[Some records]
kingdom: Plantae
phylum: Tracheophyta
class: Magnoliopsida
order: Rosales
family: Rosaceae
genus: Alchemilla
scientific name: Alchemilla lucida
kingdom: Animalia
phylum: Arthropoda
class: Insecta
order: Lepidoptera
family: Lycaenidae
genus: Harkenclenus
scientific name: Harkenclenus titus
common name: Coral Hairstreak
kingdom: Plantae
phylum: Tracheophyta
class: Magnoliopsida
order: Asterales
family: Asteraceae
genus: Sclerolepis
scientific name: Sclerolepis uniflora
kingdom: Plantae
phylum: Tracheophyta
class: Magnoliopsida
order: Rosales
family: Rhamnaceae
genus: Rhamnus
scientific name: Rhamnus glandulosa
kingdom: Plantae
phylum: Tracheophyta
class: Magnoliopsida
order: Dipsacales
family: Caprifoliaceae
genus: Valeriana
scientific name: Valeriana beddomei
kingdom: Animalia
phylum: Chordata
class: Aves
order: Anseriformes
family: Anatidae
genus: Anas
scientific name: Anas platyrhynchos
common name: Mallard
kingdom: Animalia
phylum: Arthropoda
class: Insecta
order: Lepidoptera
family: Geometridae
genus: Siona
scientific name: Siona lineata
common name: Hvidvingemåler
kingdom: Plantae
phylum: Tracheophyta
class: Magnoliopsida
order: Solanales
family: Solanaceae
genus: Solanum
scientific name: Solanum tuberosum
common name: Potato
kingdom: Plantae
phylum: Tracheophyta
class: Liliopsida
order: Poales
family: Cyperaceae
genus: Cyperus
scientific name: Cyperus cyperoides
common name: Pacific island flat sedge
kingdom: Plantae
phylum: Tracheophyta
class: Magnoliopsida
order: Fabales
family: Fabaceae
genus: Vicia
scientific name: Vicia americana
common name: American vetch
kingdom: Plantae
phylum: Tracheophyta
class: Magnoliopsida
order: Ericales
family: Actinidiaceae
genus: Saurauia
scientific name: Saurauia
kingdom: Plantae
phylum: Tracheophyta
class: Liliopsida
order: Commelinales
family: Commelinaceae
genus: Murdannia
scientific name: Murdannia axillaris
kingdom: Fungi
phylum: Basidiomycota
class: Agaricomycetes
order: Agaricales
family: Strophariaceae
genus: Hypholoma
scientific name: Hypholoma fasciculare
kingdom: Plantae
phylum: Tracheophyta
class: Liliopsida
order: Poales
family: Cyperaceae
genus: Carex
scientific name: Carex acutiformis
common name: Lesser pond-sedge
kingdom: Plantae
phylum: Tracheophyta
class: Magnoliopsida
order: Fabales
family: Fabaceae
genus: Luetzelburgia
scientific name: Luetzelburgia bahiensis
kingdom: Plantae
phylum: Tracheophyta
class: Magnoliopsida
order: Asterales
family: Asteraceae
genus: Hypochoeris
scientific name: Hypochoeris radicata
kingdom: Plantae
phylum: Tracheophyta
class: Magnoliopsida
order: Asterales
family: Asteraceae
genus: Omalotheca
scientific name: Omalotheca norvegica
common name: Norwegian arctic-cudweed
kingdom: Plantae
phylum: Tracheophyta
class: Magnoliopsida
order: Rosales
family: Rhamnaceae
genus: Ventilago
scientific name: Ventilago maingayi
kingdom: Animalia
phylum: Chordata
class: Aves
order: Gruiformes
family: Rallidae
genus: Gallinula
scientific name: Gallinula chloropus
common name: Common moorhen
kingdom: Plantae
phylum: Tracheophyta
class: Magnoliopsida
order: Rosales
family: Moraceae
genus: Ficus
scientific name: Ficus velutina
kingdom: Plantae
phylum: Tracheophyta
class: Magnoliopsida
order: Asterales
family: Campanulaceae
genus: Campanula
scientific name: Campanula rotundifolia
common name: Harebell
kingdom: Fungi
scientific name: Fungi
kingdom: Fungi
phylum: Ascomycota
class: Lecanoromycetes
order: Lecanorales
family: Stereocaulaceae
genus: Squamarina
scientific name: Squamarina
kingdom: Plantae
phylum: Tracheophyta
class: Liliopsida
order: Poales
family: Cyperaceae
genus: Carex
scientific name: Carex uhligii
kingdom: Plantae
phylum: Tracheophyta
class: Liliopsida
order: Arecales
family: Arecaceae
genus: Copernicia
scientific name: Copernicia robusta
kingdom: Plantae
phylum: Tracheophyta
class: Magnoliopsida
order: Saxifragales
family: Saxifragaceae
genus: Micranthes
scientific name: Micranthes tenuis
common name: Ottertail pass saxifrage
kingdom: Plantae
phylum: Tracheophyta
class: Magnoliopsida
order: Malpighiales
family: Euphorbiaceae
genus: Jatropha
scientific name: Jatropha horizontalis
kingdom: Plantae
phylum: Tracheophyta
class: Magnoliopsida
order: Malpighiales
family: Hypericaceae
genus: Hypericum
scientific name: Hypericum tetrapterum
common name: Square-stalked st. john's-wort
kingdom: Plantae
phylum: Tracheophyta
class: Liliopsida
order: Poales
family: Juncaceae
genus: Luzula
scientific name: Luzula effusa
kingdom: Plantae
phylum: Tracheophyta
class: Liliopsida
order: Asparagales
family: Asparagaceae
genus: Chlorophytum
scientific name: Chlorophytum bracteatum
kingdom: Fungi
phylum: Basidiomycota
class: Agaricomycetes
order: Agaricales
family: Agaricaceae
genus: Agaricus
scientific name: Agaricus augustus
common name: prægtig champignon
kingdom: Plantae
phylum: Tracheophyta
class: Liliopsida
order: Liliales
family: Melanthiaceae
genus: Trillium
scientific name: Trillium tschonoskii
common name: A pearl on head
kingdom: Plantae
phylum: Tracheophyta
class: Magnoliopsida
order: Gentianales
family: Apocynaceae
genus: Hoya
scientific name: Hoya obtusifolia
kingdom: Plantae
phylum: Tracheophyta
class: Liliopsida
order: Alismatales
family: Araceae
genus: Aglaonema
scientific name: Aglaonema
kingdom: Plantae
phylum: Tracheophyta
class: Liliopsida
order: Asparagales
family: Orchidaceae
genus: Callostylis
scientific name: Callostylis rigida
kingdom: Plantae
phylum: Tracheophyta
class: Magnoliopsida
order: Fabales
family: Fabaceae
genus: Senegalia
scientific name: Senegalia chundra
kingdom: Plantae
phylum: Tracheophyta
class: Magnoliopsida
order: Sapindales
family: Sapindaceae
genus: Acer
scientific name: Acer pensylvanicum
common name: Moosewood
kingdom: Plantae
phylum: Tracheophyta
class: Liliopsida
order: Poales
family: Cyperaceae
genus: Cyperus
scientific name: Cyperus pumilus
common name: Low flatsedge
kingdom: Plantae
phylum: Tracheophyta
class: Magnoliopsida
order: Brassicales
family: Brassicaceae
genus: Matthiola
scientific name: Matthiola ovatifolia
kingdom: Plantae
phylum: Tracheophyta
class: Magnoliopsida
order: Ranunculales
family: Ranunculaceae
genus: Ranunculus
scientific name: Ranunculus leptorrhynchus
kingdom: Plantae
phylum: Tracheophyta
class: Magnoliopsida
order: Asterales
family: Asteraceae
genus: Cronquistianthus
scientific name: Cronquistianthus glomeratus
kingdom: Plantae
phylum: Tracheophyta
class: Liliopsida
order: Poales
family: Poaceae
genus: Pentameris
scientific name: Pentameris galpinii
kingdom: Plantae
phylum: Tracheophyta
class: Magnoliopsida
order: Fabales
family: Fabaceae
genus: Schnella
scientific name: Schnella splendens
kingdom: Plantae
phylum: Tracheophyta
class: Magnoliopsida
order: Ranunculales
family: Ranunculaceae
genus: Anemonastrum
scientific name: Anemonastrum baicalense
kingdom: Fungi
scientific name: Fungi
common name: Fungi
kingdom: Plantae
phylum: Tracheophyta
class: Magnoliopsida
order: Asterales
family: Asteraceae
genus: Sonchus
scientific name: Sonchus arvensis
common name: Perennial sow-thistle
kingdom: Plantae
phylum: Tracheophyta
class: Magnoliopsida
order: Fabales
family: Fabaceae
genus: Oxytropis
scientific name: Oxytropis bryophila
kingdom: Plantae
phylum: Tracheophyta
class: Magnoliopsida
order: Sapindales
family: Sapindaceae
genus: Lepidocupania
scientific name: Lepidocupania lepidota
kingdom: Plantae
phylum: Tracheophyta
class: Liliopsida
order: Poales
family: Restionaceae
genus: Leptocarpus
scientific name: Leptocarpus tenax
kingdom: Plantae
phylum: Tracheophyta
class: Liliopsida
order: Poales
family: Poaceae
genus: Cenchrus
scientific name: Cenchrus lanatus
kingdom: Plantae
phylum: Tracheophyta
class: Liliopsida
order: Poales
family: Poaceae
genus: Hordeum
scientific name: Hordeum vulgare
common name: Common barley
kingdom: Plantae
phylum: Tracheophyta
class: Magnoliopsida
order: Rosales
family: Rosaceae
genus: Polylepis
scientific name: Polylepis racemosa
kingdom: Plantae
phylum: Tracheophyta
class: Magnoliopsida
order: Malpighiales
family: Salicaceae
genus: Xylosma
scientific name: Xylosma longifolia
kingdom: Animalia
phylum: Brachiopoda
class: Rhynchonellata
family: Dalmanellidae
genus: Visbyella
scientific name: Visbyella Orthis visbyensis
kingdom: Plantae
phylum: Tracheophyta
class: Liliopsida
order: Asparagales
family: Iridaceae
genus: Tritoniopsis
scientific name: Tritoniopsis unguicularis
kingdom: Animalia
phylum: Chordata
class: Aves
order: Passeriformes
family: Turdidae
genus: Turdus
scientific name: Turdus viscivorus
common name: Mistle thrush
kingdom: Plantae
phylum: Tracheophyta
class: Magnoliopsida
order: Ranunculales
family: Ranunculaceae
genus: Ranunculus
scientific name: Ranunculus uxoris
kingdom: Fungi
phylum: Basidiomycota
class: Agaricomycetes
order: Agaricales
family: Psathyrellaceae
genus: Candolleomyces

## Exercise aim:
Gather every line of the records that contains the string "Cyperus" and copy each one. Case counts.

## Answer to this task:
genus: Cyperus
scientific name: Cyperus cyperoides
genus: Cyperus
scientific name: Cyperus pumilus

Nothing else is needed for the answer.